Embora a redução das taxas cobradas por aplicativos de entrega represente uma possível vantagem competitiva para os operadores do setor, a disputa por preços esconde um efeito colateral relevante: o aumento da concorrência por entregadores, agravando um problema já crônico no food service — a dificuldade de atrair e reter mão de obra.
O novo perfil dos trabalhadores, em especial da Geração Z, traz expectativas diferentes em relação ao trabalho. Mais do que remuneração, esse público valoriza flexibilidade, autonomia e poder de escolha.
As plataformas de delivery compreenderam esse movimento e passaram a estruturar suas operações de forma a oferecer essas condições. Empresas como a Meituan, que está iniciando operação no Brasil, e o retorno da Rappi e da 99 Food, chegam ao mercado com estratégias agressivas, como a isenção temporária de taxas para estabelecimentos e, principalmente, com modelos operacionais centrados na autonomia dos entregadores — com ganhos diários ou semanais, liberdade para definir horários e acesso facilitado à remuneração.

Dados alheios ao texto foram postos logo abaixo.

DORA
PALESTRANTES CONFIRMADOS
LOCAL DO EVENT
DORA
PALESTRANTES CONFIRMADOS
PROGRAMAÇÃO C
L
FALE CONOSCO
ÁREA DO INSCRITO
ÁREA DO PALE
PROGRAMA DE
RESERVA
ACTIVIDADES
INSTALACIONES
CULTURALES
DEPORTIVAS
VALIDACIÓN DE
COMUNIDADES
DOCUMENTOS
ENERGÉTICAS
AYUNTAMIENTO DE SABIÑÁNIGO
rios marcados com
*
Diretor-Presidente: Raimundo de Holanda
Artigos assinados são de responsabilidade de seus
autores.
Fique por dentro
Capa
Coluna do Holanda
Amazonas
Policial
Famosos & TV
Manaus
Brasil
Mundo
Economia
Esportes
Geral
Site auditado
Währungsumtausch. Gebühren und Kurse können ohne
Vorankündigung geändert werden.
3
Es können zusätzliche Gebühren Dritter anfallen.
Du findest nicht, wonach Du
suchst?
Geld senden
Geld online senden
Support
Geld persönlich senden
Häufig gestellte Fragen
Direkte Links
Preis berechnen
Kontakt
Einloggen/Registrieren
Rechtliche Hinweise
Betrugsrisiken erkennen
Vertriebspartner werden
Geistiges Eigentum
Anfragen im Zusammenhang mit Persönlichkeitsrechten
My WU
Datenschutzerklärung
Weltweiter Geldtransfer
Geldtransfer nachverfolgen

O iFood, por exemplo, já vinha adotando iniciativas nessa direção. Entregadores da plataforma recebem, em média, R$ 23 líquidos por hora — valor quase três vezes superior à hora do salário mínimo vigente —, além de poderem acessar o pagamento várias vezes ao longo do mês, sem estarem vinculados a um único dia fixo de repasse. A isso se somam benefícios adicionais como seguro, assistência em saúde e programas educacionais.
Esse tipo de modelo responde diretamente às expectativas da nova geração — e vem ganhando espaço.
Para bares e restaurantes, esse cenário representa um desafio estratégico: competir pela força de trabalho com empresas que oferecem um modelo percebido como mais aderente ao estilo de vida dos profissionais.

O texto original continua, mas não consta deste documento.